Please tally how many lines in the records below contain the string "cryptographic". Reply with only the number.

▶ _Dataset entries_:
◇ ◇ ◇
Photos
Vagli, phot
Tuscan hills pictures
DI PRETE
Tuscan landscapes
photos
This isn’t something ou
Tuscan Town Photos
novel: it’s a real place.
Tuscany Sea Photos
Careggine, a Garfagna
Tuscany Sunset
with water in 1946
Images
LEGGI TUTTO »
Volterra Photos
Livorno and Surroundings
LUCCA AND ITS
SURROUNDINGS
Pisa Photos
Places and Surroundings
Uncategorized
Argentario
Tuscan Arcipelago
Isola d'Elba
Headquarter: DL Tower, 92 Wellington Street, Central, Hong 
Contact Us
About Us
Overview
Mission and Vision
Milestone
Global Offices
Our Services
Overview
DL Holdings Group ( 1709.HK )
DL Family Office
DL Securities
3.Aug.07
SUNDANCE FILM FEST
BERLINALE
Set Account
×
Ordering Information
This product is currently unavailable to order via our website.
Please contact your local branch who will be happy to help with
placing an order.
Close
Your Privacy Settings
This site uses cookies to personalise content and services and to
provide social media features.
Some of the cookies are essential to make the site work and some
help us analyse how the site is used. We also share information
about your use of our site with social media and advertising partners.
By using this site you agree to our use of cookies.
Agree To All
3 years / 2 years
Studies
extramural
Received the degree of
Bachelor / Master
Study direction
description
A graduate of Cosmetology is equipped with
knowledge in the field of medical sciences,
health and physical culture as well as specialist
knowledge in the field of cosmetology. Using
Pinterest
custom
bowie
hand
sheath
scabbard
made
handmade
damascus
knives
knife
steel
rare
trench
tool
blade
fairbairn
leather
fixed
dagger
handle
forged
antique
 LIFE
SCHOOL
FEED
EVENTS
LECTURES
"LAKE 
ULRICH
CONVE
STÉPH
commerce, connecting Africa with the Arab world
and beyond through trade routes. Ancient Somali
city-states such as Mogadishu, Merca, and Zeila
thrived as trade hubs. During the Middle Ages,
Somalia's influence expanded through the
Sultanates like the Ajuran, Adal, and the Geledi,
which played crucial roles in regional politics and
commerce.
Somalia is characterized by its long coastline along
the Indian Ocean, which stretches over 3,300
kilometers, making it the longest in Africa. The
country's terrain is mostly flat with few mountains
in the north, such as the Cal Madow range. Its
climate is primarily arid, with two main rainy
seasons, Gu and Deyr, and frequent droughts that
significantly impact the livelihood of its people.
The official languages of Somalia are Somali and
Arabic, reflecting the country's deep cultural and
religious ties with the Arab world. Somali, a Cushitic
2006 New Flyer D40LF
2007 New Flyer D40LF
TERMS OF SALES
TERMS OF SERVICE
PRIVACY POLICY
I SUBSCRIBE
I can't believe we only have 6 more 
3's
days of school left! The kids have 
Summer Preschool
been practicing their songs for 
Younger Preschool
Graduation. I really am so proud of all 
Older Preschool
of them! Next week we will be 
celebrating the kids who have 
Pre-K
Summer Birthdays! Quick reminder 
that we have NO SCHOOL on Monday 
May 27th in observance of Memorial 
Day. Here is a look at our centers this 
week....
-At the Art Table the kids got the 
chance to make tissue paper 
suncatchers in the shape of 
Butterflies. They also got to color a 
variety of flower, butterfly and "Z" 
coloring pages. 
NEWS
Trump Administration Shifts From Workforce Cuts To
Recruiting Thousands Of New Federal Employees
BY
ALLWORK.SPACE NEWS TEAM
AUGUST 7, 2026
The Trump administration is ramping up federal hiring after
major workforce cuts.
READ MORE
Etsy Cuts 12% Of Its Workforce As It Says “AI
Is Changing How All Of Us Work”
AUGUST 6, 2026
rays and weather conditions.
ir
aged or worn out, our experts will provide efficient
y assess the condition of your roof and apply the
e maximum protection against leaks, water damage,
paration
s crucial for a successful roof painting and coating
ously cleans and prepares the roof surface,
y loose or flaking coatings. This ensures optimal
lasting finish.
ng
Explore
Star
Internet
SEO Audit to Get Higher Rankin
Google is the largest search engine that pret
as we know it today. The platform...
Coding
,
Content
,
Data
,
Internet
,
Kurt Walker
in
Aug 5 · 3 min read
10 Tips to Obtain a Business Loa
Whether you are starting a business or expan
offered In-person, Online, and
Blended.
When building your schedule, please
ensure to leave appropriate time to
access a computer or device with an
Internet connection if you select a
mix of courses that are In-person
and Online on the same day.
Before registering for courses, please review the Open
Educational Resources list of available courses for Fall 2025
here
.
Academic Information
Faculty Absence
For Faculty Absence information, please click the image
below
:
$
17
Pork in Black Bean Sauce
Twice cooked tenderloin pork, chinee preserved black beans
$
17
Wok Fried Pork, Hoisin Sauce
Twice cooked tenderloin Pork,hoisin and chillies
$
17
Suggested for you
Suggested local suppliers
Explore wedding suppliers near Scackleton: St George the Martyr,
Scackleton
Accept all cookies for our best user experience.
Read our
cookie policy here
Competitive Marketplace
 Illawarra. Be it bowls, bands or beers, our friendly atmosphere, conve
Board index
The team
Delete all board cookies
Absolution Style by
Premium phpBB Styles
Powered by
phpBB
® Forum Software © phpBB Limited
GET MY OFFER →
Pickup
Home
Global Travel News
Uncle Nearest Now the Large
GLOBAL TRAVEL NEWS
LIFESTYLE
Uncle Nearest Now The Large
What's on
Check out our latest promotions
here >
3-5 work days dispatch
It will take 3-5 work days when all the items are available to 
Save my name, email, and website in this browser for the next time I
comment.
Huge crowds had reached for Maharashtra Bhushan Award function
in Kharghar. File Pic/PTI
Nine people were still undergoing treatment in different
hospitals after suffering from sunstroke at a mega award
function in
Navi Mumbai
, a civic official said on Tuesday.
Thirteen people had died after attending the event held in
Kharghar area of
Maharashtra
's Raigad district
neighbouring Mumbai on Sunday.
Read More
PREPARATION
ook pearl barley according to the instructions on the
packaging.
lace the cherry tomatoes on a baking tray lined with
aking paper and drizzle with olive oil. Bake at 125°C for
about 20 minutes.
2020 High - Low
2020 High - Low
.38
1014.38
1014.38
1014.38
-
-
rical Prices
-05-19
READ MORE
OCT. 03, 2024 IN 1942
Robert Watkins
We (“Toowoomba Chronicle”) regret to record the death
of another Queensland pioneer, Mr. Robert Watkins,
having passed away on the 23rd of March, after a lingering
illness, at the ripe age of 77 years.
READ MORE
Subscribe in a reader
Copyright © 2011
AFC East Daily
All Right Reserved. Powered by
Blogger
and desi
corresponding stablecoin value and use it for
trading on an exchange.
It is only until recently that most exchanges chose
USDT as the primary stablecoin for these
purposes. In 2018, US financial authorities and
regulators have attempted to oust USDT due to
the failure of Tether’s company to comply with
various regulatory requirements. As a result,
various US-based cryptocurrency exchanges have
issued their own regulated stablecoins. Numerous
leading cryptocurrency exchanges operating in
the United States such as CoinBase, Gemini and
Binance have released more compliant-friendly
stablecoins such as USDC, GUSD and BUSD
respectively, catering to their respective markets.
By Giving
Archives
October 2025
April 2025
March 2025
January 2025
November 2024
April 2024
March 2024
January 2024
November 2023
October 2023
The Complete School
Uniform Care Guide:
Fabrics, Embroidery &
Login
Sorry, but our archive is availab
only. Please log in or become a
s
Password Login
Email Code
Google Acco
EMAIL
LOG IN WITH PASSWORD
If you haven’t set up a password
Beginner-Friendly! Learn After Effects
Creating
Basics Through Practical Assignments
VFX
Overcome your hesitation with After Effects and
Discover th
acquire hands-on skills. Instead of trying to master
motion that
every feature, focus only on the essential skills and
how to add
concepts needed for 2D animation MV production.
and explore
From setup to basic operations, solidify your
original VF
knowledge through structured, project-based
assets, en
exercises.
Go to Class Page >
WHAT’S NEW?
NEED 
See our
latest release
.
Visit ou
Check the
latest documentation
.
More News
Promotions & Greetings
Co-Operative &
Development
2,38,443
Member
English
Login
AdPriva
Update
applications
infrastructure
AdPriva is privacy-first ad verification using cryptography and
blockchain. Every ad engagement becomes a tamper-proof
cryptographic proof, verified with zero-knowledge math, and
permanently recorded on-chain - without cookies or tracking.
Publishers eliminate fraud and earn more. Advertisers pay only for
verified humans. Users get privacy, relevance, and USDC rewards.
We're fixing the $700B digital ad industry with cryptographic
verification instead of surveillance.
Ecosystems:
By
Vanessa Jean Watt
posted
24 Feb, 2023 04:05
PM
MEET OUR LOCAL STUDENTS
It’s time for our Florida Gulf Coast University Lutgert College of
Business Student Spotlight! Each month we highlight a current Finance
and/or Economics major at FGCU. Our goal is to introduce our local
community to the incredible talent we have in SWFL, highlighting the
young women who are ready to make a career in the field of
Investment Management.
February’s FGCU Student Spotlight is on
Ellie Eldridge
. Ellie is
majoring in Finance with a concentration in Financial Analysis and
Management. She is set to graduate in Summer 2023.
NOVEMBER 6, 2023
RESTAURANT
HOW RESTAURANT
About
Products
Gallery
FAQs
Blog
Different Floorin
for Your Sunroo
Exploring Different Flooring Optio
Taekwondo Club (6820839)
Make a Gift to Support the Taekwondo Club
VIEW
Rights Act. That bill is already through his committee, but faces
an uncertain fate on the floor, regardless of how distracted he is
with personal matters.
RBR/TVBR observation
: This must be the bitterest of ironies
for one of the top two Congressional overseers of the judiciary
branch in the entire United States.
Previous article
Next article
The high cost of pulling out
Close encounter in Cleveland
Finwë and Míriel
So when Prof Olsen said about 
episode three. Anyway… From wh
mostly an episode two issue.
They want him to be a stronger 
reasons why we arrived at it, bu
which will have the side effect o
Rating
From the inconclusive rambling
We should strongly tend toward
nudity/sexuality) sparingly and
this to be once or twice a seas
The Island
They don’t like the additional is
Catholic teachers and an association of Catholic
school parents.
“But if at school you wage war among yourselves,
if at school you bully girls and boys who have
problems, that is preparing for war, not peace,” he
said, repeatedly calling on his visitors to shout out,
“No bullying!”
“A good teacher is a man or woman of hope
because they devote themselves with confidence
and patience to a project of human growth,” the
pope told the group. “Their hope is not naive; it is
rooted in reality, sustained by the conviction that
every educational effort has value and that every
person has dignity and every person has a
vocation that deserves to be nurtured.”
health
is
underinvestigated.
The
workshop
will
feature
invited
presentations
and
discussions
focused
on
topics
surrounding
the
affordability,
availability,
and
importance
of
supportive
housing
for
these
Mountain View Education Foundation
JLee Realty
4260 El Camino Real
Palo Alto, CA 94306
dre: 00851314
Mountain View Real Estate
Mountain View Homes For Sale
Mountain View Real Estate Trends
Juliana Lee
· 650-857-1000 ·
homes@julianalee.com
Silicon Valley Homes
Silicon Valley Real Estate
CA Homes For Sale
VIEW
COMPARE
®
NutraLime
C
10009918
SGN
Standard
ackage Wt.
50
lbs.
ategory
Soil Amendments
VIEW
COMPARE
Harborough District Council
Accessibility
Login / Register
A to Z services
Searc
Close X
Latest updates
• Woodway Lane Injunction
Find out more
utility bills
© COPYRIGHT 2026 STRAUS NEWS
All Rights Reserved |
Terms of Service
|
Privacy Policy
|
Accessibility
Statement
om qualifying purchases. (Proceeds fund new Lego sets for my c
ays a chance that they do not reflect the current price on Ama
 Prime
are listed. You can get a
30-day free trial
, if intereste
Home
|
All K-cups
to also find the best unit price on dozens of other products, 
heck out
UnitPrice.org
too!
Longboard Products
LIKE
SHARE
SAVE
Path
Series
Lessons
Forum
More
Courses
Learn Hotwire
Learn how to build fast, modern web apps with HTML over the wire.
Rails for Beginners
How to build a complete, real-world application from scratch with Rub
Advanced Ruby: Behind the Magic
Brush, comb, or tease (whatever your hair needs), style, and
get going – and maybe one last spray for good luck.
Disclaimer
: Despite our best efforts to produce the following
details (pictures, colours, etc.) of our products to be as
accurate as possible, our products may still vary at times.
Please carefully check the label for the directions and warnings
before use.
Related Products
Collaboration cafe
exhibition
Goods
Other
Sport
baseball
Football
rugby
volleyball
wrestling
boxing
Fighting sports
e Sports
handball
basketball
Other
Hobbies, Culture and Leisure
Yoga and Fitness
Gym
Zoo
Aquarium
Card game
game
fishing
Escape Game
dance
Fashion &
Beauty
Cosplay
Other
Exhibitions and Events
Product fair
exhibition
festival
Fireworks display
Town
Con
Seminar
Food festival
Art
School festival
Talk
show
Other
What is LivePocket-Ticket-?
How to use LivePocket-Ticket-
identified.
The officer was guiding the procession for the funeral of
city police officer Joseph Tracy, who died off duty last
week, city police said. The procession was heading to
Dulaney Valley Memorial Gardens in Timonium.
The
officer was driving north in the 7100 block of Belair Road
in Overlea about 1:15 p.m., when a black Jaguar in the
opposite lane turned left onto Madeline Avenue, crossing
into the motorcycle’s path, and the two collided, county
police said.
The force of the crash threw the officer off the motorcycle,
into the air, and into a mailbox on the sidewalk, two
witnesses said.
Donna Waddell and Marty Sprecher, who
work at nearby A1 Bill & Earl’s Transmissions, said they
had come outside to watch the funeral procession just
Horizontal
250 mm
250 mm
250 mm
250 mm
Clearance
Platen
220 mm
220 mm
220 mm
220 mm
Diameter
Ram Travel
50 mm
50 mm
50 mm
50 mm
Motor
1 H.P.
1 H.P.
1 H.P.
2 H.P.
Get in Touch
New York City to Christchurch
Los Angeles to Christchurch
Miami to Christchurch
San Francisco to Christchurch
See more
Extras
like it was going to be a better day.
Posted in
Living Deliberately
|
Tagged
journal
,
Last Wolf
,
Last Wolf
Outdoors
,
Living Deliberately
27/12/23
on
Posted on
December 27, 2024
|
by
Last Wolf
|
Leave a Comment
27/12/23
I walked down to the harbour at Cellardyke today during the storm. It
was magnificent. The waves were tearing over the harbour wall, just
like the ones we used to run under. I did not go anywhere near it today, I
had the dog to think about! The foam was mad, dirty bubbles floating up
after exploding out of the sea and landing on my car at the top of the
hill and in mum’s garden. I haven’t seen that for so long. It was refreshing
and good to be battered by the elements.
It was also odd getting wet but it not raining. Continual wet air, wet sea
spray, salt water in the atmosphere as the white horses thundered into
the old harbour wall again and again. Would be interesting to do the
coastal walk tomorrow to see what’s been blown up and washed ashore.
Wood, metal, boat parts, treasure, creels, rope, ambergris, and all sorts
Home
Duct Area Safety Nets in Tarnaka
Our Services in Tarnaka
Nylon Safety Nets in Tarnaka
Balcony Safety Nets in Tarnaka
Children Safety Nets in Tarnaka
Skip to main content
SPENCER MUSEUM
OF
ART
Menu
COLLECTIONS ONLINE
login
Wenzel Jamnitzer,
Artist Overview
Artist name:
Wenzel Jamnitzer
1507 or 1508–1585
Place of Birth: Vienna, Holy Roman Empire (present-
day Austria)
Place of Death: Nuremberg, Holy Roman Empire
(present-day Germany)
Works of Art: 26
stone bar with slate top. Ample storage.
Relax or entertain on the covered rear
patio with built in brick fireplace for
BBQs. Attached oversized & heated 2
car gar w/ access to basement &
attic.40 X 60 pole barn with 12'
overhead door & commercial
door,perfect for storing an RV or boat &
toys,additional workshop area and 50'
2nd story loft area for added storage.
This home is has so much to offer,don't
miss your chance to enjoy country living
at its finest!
◇ ◇ ◇
▶ _YOUR RESPONSE_:
2